Re A and B: High Court refuses to return abducted children to Cyprus under Article 13(b)

The Family Division refuses a father's Hague Convention return application, finding a grave risk of harm to the children.
Mr Justice Poole has declined to order the summary return of two children to Cyprus under the 1980 Hague Convention, holding that the Article 13(b) grave risk defence was made out whether or not their mother returned with them.
In Re A and B (Hague Convention 1980: Art 13(b)) [2026] EWHC 1763 (Fam), the father sought the return of a girl aged 10 and a boy aged 8 after the mother retained them in England during ongoing Cypriot proceedings. She had obtained without-notice permission from the Cypriot court for a Christmas holiday in the UK, giving a guarantee of EUR 10,000 and promising to return the children by January 2026, but admitted she had never intended to do so and had misled that court. The mother resisted return on the basis of serious allegations that the father had been coercive, controlling and sexually and physically abusive towards her, and had abused the children, none of which has been tested in any court. The father denies the allegations in their entirety.

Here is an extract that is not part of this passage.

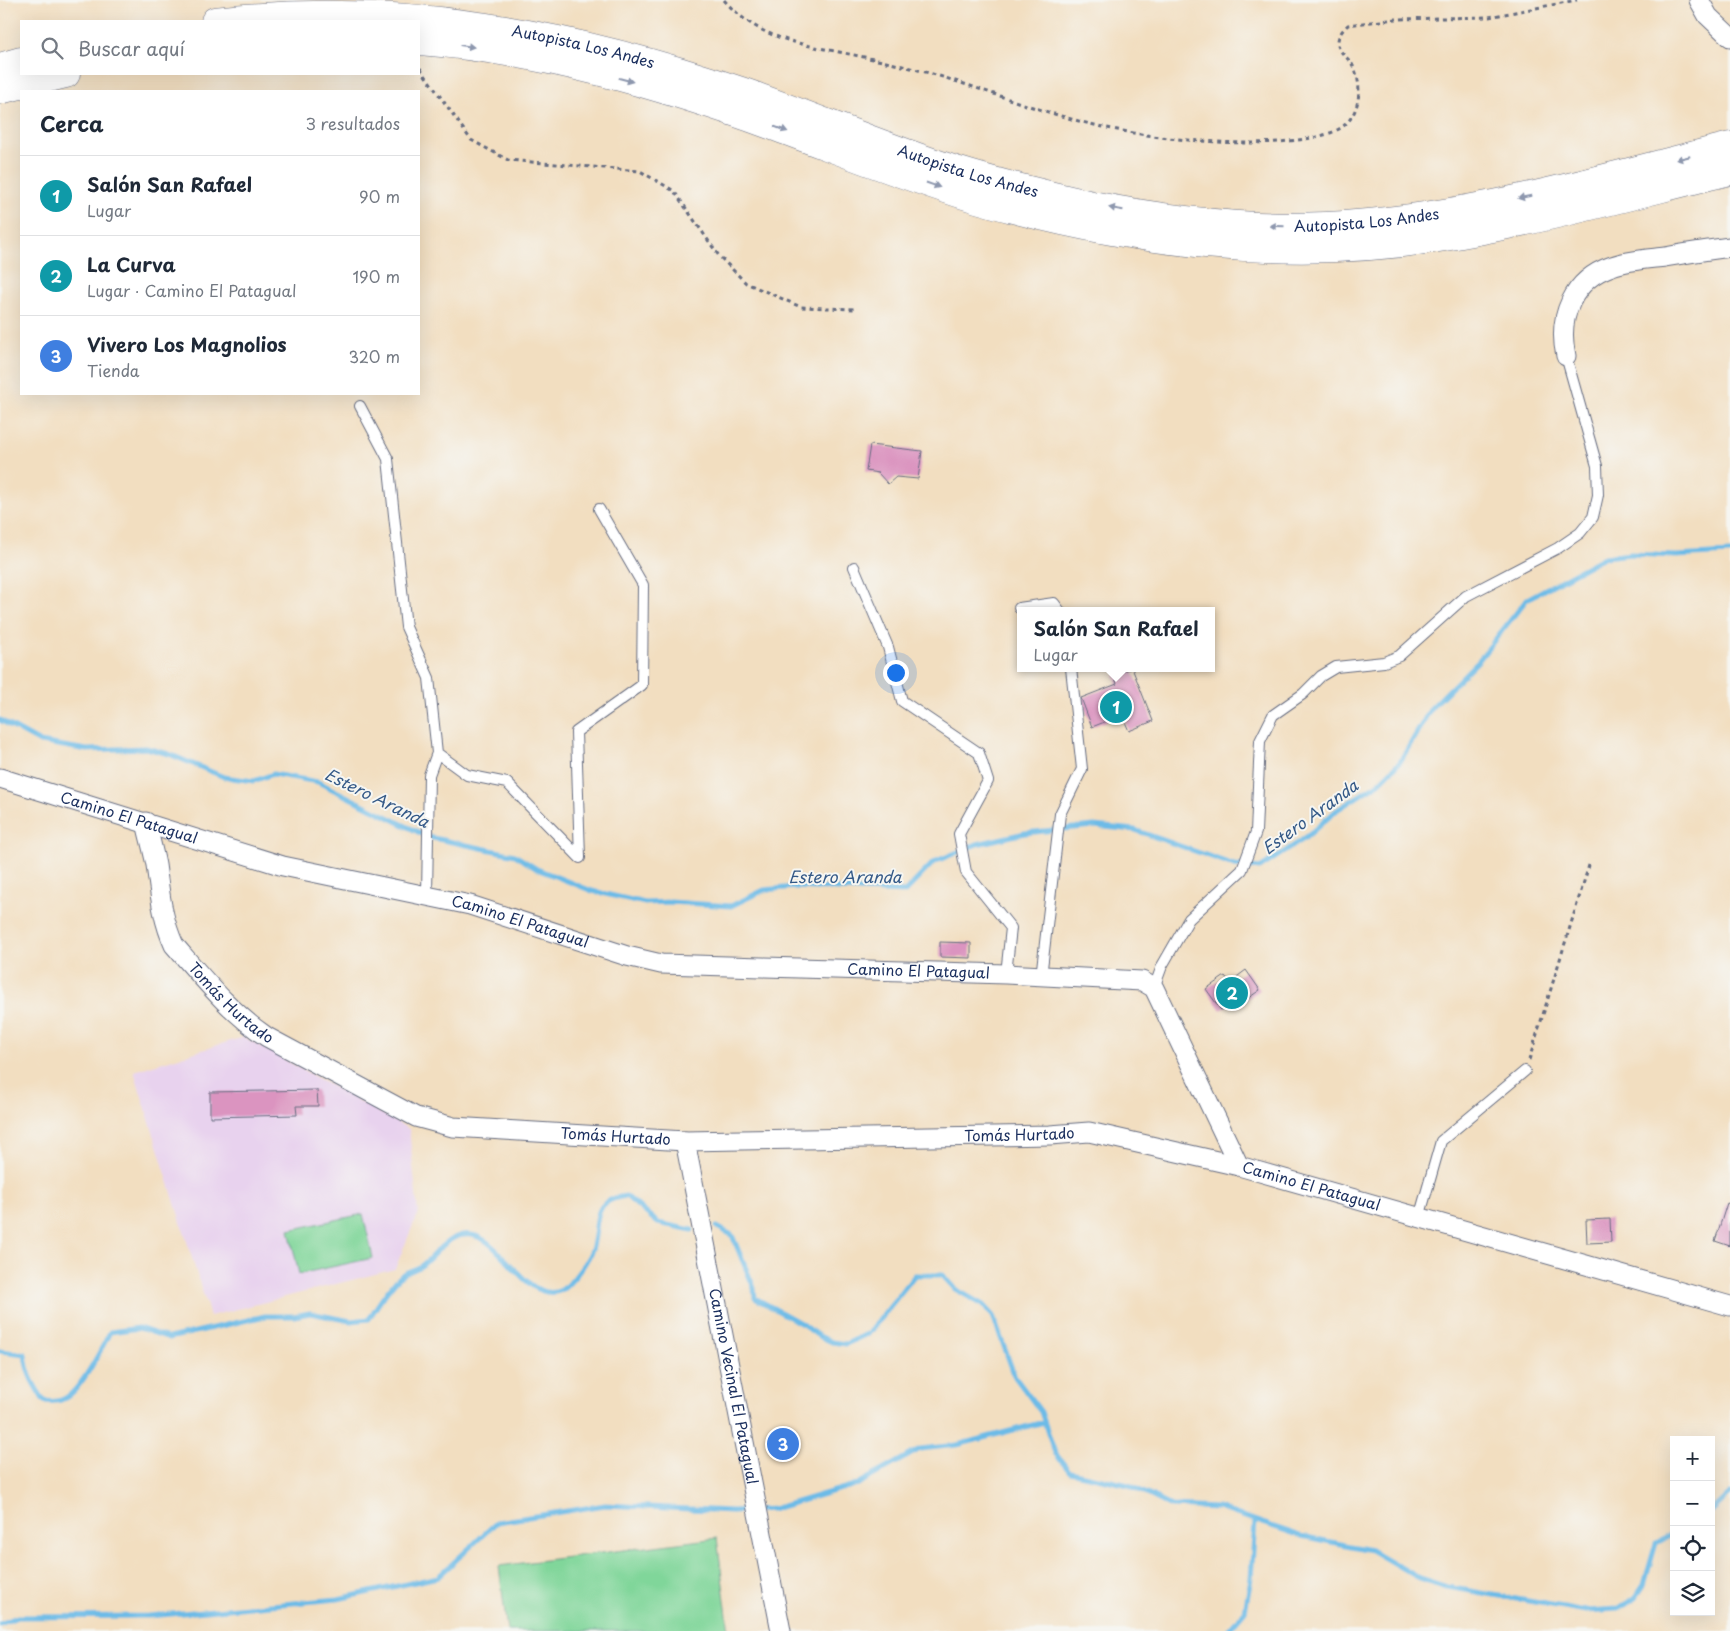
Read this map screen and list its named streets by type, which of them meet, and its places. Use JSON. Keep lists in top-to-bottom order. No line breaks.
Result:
{"streets":{"highway":["Autopista Los Andes"],"street":["Camino El Patagual","Tomás Hurtado","Camino Vecinal El Patagual"]},"crossings":[["Camino El Patagual","Tomás Hurtado"],["Tomás Hurtado","Camino Vecinal El Patagual"]],"water":["Estero Aranda"],"page":{"search":"Buscar aquí","heading":["Cerca","3 resultados"],"list":[{"mark":"1","name":"Salón San Rafael","note":"Lugar","value":"90 m"},{"mark":"2","name":"La Curva","note":"Lugar · Camino El Patagual","value":"190 m"},{"mark":"3","name":"Vivero Los Magnolios","note":"Tienda","value":"320 m"}],"popup":["Salón San Rafael","Lugar"],"pins":["1","2","3"],"map_buttons":["+","−"]}}
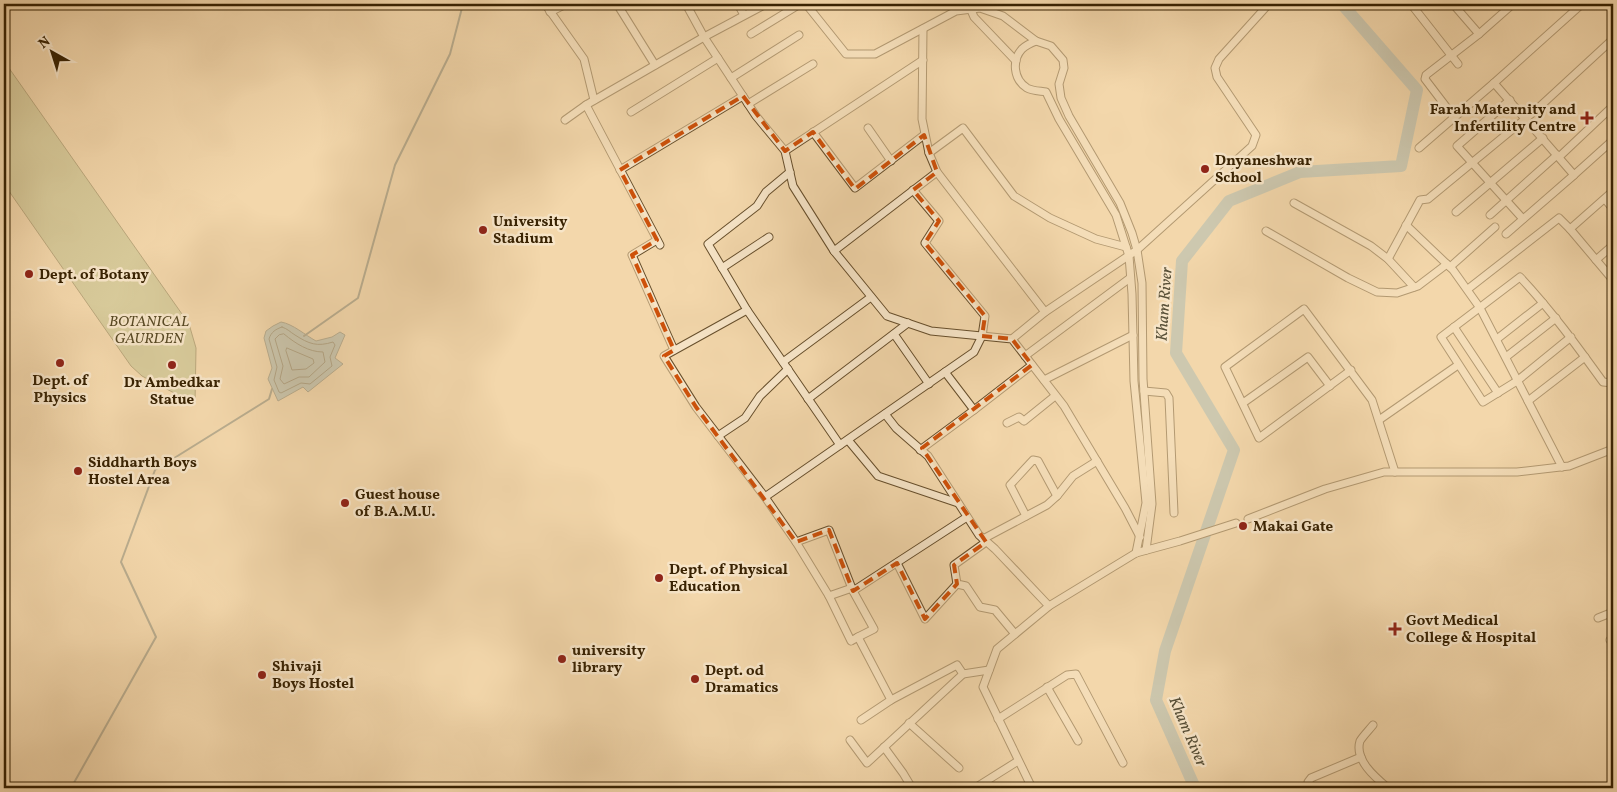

The judge declined to hear oral evidence from the mother on her stated refusal to return, applying the guidance of Peter Jackson LJ in In re R and of Sir Andrew McFarlane P in Re C that the threshold for oral evidence in these summary proceedings is high and that questioning would be likely to reopen the untested allegations. Expert evidence came from a Cypriot family law specialist, who advised that undertakings are neither given nor recognised in the Cypriot family court and that only an English court order would be readily enforceable there, and from a consultant forensic psychiatrist, who considered that the mother met the criteria for PTSD if her account were true, alongside depression and anxiety, with a risk of deterioration on return.
Applying Re E and the principles distilled by Baker LJ in Re IG, the judgement assumed the risk at its highest. The judge found he could not discount the mother's allegations of abuse against herself, noting the CPS had charged the father with controlling or coercive behaviour, and treated the children as having been exposed to domestic abuse by living in the household and through alleged controlling behaviour directed at them. He disregarded the allegations of child sexual abuse as unsubstantiated and not rationally founded.
On the pivotal question of whether the mother would return, the judge concluded that, despite her firm insistence to the contrary, she would on balance return with the children rather than accept separation, her fears for them overcoming her fears for herself. He did not regard her position as tactical. A recent ankle fracture meant any return was unlikely before September 2026.
The judge found a grave risk of harm in either scenario. Were the mother to return, the family would face instability, an absence of secure accommodation, hostile litigation, her proximity to the alleged abuser and a likely deterioration in her mental health with the loss of her English therapeutic support. Were she to remain, the children would be separated from their primary carer, uprooted from a country where they wished to stay, and placed with a father assumed for these purposes to have abused them.
The offered protective measures were held insufficient. Undertakings would not be enforceable in Cyprus, the insidious nature of the alleged coercion and control could not be met by non-molestation-style orders, and there was a real risk of the mother's arrest or separation from the children on return. The application was accordingly refused, with an alleged breach of the reporting embargo left to be dealt with separately.